# SHORT TASK 1:
Say whether each statement agrees with the Dandridge letter: (a) The President judged the site on Conogocheague the most suitable for the arsenal. (b) The papers on the Potomac site have been identified. (c) The President chose Gov. Blount to succeed Genl Robertson. Answer each with yes or no and quote the deciding words.
# SHORT TASK 2:
Write what comes next in the Dandridge letter, picking up after its final line.

# EXCERPTED PASSAGE:
Bartholomew Dandridge, Jr., to Timothy Pickering

July 14. 1795.

By the President’s order B. Dandridge respectfully returns to The Secretary of War the several papers respecting the site on the Potomac most proper for establishing an arsenal;1 and informs the Secretary that after an attentive consideration of said papers & viewing all circumstances The President is of opinion that the site on Conogocheague is the most advantageous & proper, & requests that he will immediately take measures for causing the said establishment at that place. The President desires also that the Secretary will use his exertions to progress the Arsenal in South Carolina.2 B.D. also sends herewith to the Secretary the papers relating to the resignation of Genl Robertson; & informs him that ⟨the⟩ President thinks Jas Winchester, mentioned in Gov. Blount’s letter, the most proper character to succeed Genl Robertson.3

ADf, DLC:GW; LB, DLC:GW. The text in angle brackets is taken from the letter-book copy.

1These papers have not been identified.

2For the progress of the arsenal in South Carolina, see Pickering’s report to Congress of 12 Dec. 1795, found in ASP description begins Walter Lowrie et al., eds. American State Papers. Documents, Legislative and Executive, of the Congress of the United States. 38 vols. Washington, D.C., Gales and Seaton, 1832–61. description ends , Military Affairs, 1:109–10.

# RECORDED DATA:
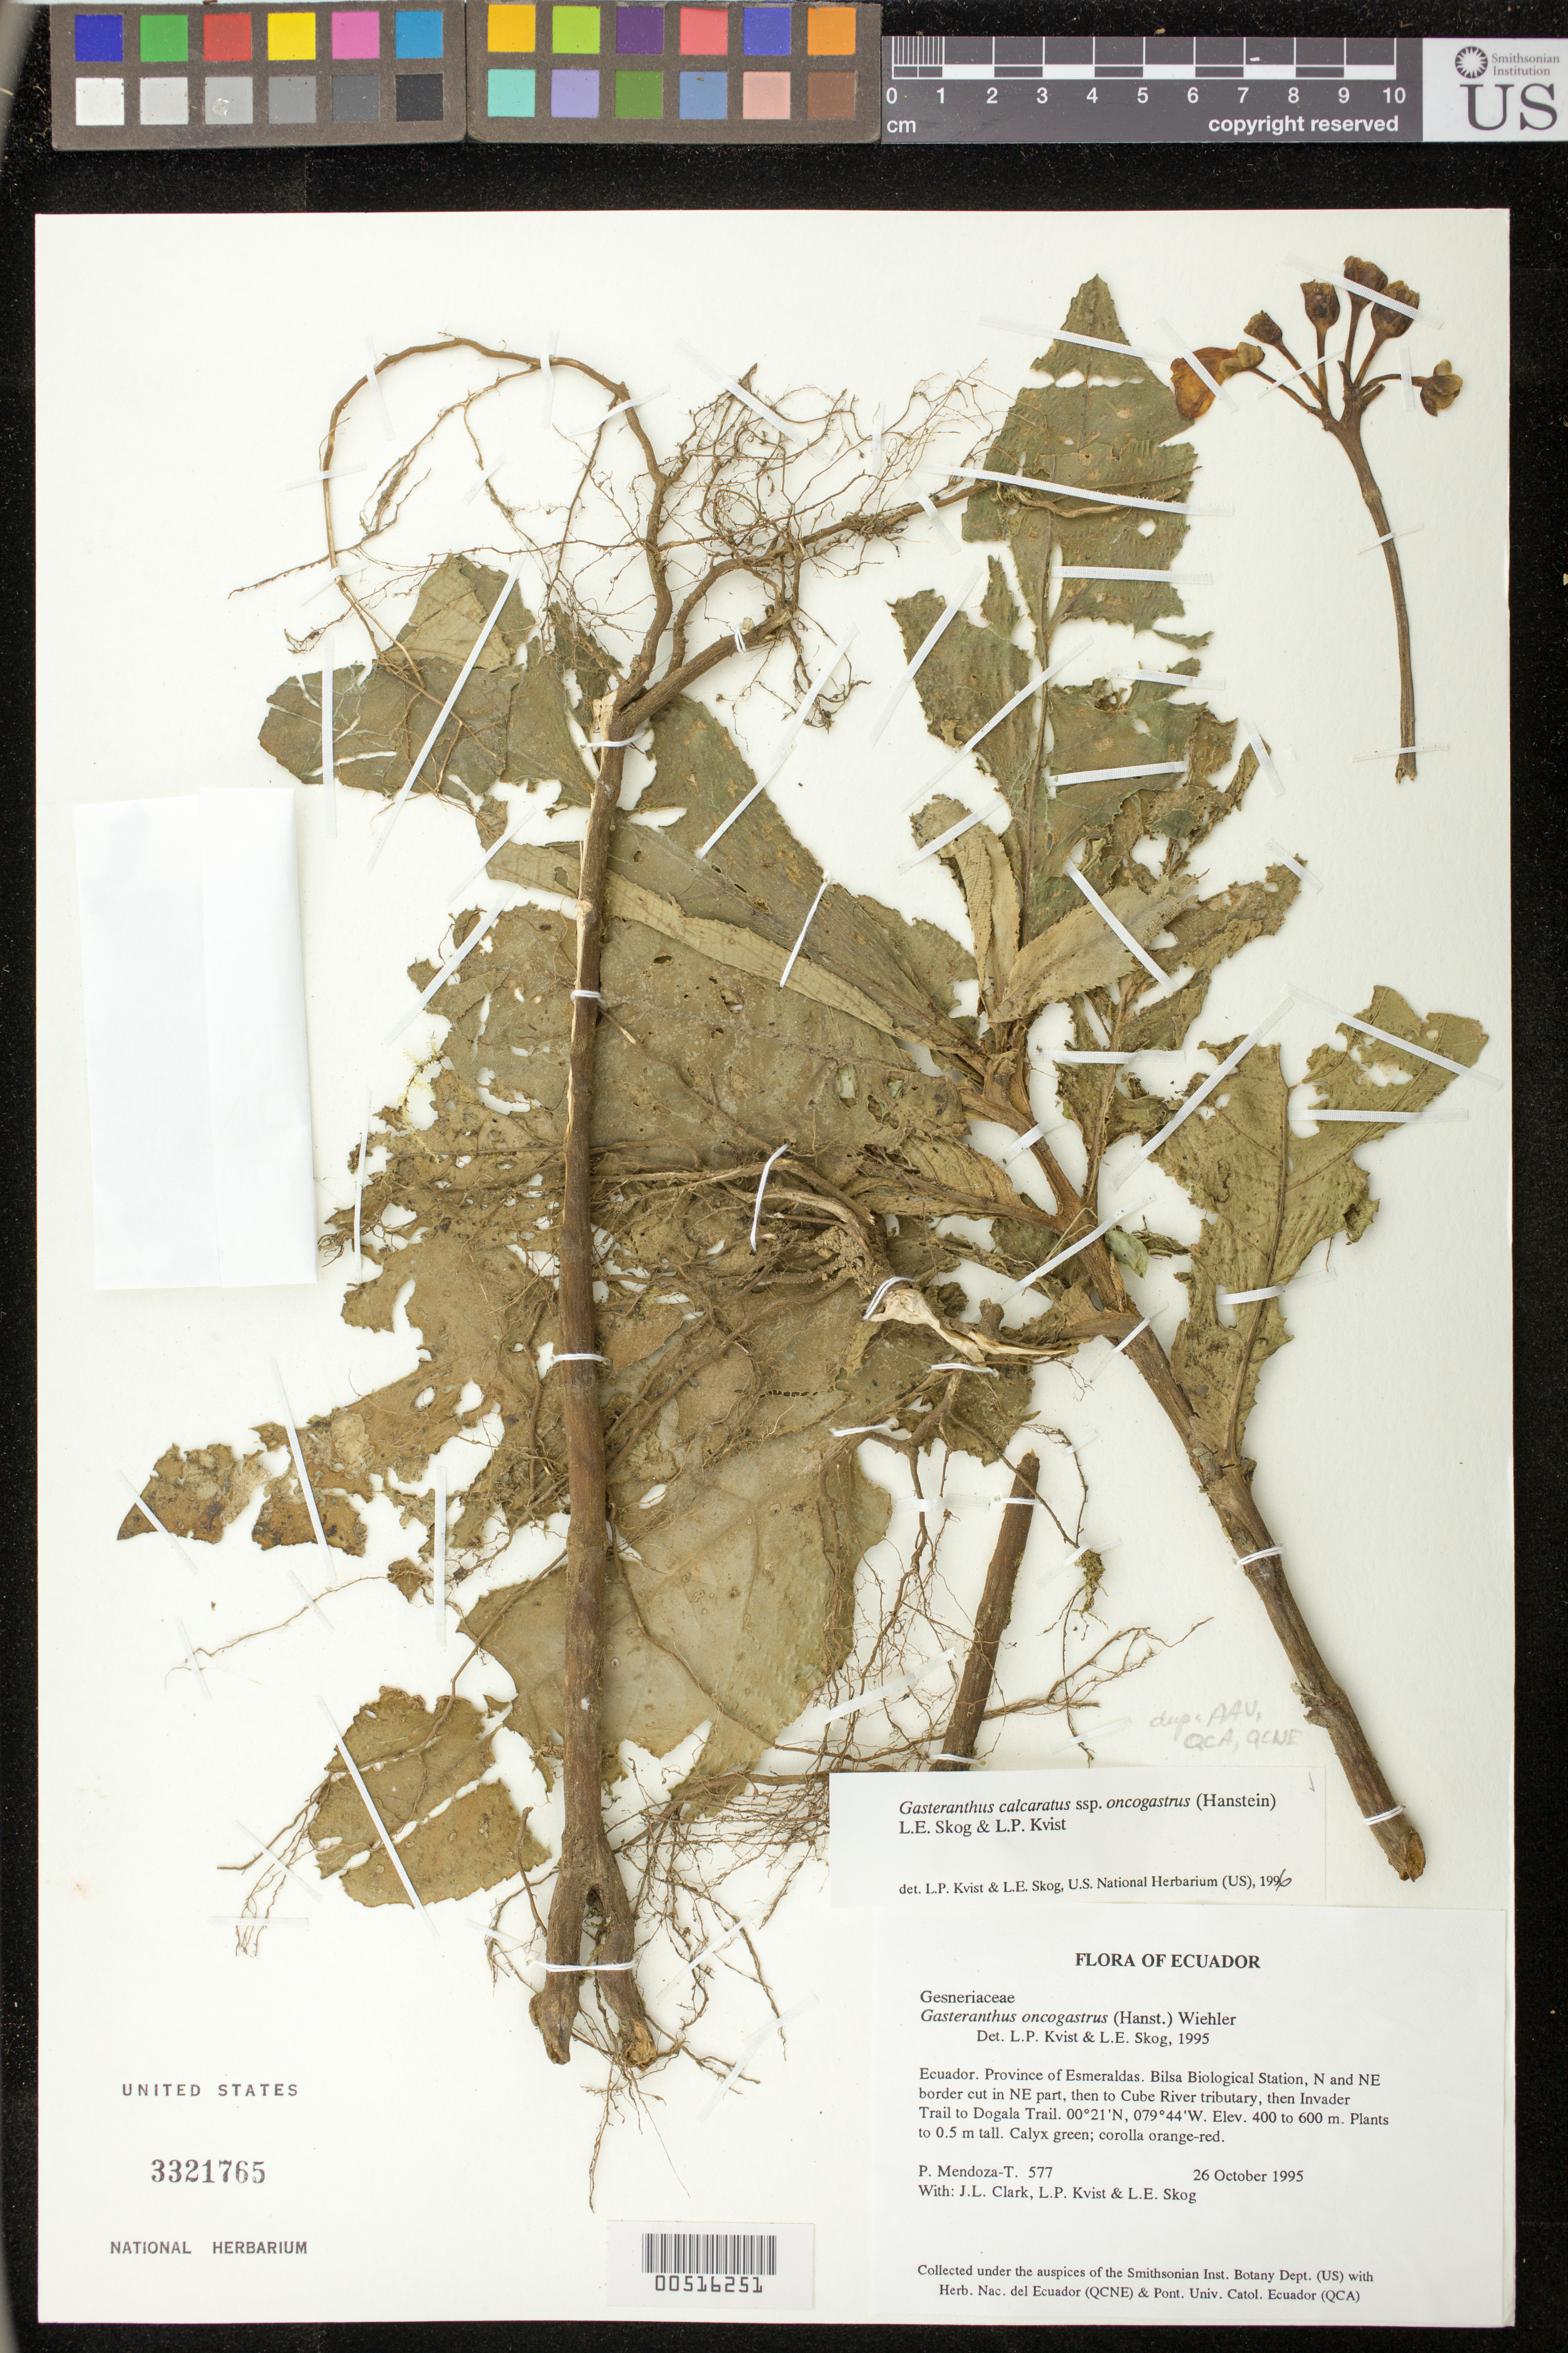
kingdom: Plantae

# EXPECTED OUTPUT 1:
(a) Yes: "The President is of opinion that the site on Conogocheague is the most advantageous & proper"
(b) No: "These papers have not been identified."
(c) No: "thinks Jas Winchester, mentioned in Gov. Blount’s letter, the most proper character to succeed Genl Robertson"

# EXPECTED OUTPUT 2:
3The papers relating to James Robertson’s resignation and the letter from William Blount, governor of the Southwest Territory, have not been identified. Robertson was seeking to resign his post as brigadier general of militia for the Mero District, which he had held since 1791. James Winchester (1752–1826), who is best known as a general in the War of 1812, was at this time the senior colonel in the district. On 11 Aug., Blount wrote Robertson that he had not heard whom GW had appointed to the post, but that he had given to Winchester “the necessary orders respecting the protection to be afforded the District” (“Correspondence of Robertson,” description begins “The Correspondence of Gen. James Robertson.” American Historical Magazine 1(1896): 71–91, 189–94, 280–91, 390–96; 2(1897): 59–86, 172–77, 278–79, 355–75; 3(1898): 74–83, 267–98, 348–94; 4(1899): 66–96, 163–92, 247–86, 336–81; 5(1900): 67–96, 162–90, 252–86. description ends 3:389).